16. White Autumn

813 134 25
                                    

🌼🌼🌼🌼🌼

Pemandangan pertama yang dilihat Shiying ketika membuka mata adalah wajah Baili yang menatap khawatir kepadanya. Shiying menyadari dirinya telah berada di atas ranjang. Selain Baili yang setia menjaga, ada pula Paman Qing di sana. Paman Qing menggunakan jarum akupuntur, menancapkan sebuah jarum di punggung tangan Shiying dengan hati-hati.

“Guru? Apa yang Guru rasakan? Apakah ada bagian tubuh Guru yang sakit?” tanya Baili.

Shiying perlahan bangun dan menyandarkan tubuhnya pada kepala ranjang. Melihat Shiying berusaha bangun, Baili membantunya.

“Guru, pelan-pelan.” Pemuda itu menoleh ke arah Paman Qing. “Paman, bagaimana keadaan Guru?”

Jarum akupuntur di punggung tangan Shiying kembali dicabut. Paman Qing menatap Baili, kemudian menggeleng pelan.

“Paman! Apa maksud Paman?!” Baili tidak suka dengan ekspresi itu, seolah-olah penyakit sang guru sangat serius.

“Tuan, Anda perlu istirahat lebih banyak. Paman akan membuatkan Anda sup herbal,” ucap Paman Qing kepada Shiying.

Shiying tersenyum tipis. “Maaf merepotkanmu, Paman.”

“Paman, Guru sakit apa?!” Baili masih keukeuh bertanya.

Paman Qing kembali menggeleng, kemudian menjawab, “Tuan Shiying tidak sakit. Beliau hanya perlu istirahat lebih banyak.” Setelahnya, Paman Qing pergi dari sana, bergegas menuju ruang obat untuk membuat ramuan herbal yang akan dia berikan untuk Shiying.

Waktu serasa berjalan sangat lambat. Baili hanya diam, menatap wajah sang guru yang sedikit pucat. Tanpa ada sepatah kata yang terucap, murid dan guru itu saling pandang selama beberapa saat.

Perlahan, tangan Baili terulur untuk menggenggam punggung tangan sang guru. Sangat banyak yang terjadi selama beberapa hari ini. Mungkin sang guru terlalu banyak berpikir sehingga mengganggu kesehatannya.

“Guru belum makan apa-apa sejak pagi. Bagaimana kalau aku membuatkan Guru bubur?” tanya Baili.

Shiying tersenyum tipis, kemudian menggeleng. “Tidak usah.”

“Guru harus makan!” protes Baili.

Shiying kembali menjawab pemuda itu dengan senyum lembut yang tersemat di bibir, seolah mengatakan bahwa dirinya tidak apa-apa dan semua akan baik-baik saja.

Baili menyandarkan kepalanya di pangkuan Shiying.
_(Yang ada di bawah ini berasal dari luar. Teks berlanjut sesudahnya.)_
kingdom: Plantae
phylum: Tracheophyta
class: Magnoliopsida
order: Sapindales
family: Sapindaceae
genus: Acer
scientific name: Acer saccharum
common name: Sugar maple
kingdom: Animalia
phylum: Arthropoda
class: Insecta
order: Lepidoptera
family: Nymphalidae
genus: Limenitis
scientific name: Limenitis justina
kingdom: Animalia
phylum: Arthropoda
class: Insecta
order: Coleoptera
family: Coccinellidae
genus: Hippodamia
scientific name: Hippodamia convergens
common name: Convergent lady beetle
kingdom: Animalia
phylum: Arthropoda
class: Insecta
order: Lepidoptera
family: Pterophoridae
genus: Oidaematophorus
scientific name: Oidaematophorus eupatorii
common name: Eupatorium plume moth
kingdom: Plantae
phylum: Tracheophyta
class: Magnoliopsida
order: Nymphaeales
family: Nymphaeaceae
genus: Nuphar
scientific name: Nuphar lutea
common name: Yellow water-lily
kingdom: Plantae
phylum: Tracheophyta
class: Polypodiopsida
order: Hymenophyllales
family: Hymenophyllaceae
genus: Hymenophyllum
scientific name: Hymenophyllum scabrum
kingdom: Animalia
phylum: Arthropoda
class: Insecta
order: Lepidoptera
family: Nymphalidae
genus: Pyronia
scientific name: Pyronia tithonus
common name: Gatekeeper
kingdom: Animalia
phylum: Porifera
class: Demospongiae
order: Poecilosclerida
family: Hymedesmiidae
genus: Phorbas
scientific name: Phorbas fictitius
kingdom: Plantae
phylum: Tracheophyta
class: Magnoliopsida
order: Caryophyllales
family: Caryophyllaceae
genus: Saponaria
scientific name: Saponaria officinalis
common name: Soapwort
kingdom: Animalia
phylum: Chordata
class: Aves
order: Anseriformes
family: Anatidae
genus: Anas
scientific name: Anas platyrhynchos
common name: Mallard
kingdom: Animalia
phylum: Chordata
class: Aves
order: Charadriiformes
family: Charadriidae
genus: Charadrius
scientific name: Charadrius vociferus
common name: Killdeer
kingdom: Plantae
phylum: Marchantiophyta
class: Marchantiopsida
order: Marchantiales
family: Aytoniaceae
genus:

Shiying pun mengelus kepala pemuda itu dengan lembut. Mereka sama-sama bernostalgia, sekitar tujuh atau delapan tahun yang lalu, ketika Baili dan Xie Yun belum lama tinggal bersama sang guru. Mereka mulai memiliki kebiasaan bersandar di pangkuan sang guru. Saat itu, Shiying akan mengusap kepala si kembar. Usapan dari tangan halus yang terasa sangat lembut dan penuh kasih sayang, mirip sentuhan seorang ibu kepada anak-anaknya.

“Guru.”

“Heum?"

“Mengenai pedang itu ... seorang pria aneh yang telah memberikannya kepada kami. Pria itu mengenalkan dirinya sebagai seorang jenderal dari kerajaan kami.” Baili mulai menceritakan kejadian beberapa bulan yang lalu. “Pria itu juga membawa kami ke perkemahannya. Mereka semua adalah mantan prajurit Wei Utara. Mereka berharap kami dapat memimpin pasukan untuk merebut kembali istana.”

Gerakan tangan Shiying terhenti. Lelaki itu memejamkan mata, membuat setetes air mata perlahan mengaliri pipinya. “Apa kau masih ingat di mana tempat itu?”

Baili menatap sang guru. “Guru ingin pergi ke sana?”

Shiying mengangguk. “Mereka bukan orang baik. Ayo kita jemput saudaramu.”